[Collection entries]
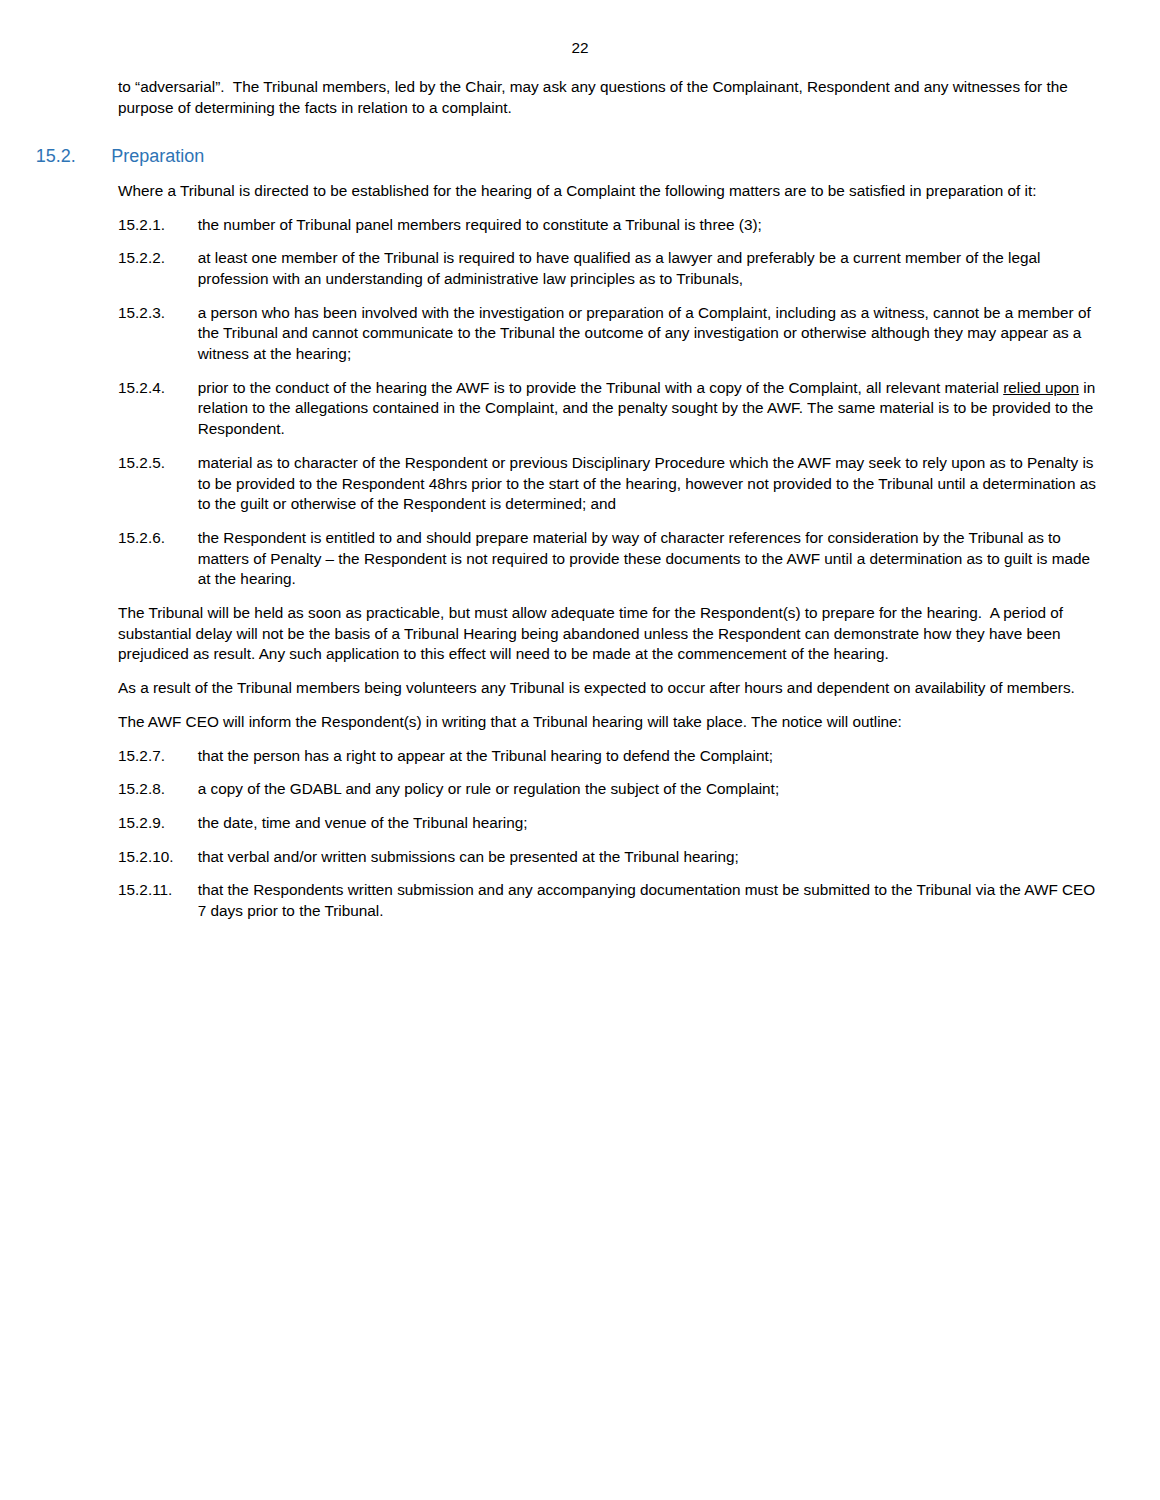22
to “adversarial”. The Tribunal members, led by the Chair, may ask any questions of the Complainant, Respondent and any witnesses for the purpose of determining the facts in relation to a complaint.
15.2. Preparation
Where a Tribunal is directed to be established for the hearing of a Complaint the following matters are to be satisfied in preparation of it:
15.2.1. the number of Tribunal panel members required to constitute a Tribunal is three (3);
15.2.2. at least one member of the Tribunal is required to have qualified as a lawyer and preferably be a current member of the legal profession with an understanding of administrative law principles as to Tribunals,
15.2.3. a person who has been involved with the investigation or preparation of a Complaint, including as a witness, cannot be a member of the Tribunal and cannot communicate to the Tribunal the outcome of any investigation or otherwise although they may appear as a witness at the hearing;
15.2.4. prior to the conduct of the hearing the AWF is to provide the Tribunal with a copy of the Complaint, all relevant material relied upon in relation to the allegations contained in the Complaint, and the penalty sought by the AWF. The same material is to be provided to the Respondent.
15.2.5. material as to character of the Respondent or previous Disciplinary Procedure which the AWF may seek to rely upon as to Penalty is to be provided to the Respondent 48hrs prior to the start of the hearing, however not provided to the Tribunal until a determination as to the guilt or otherwise of the Respondent is determined; and
15.2.6. the Respondent is entitled to and should prepare material by way of character references for consideration by the Tribunal as to matters of Penalty – the Respondent is not required to provide these documents to the AWF until a determination as to guilt is made at the hearing.
The Tribunal will be held as soon as practicable, but must allow adequate time for the Respondent(s) to prepare for the hearing. A period of substantial delay will not be the basis of a Tribunal Hearing being abandoned unless the Respondent can demonstrate how they have been prejudiced as result. Any such application to this effect will need to be made at the commencement of the hearing.
As a result of the Tribunal members being volunteers any Tribunal is expected to occur after hours and dependent on availability of members.
The AWF CEO will inform the Respondent(s) in writing that a Tribunal hearing will take place. The notice will outline:
15.2.7. that the person has a right to appear at the Tribunal hearing to defend the Complaint;
15.2.8. a copy of the GDABL and any policy or rule or regulation the subject of the Complaint;
15.2.9. the date, time and venue of the Tribunal hearing;
15.2.10. that verbal and/or written submissions can be presented at the Tribunal hearing;
15.2.11. that the Respondents written submission and any accompanying documentation must be submitted to the Tribunal via the AWF CEO 7 days prior to the Tribunal.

**Exercise directions**
The lines in the records above that include the word "written" must be copied out.

**Exercise output**
15.2.10. that verbal and/or written submissions can be presented at the Tribunal hearing;
15.2.11. that the Respondents written submission and any accompanying documentation must be submitted to the Tribunal via the AWF CEO 7 days prior to the Tribunal.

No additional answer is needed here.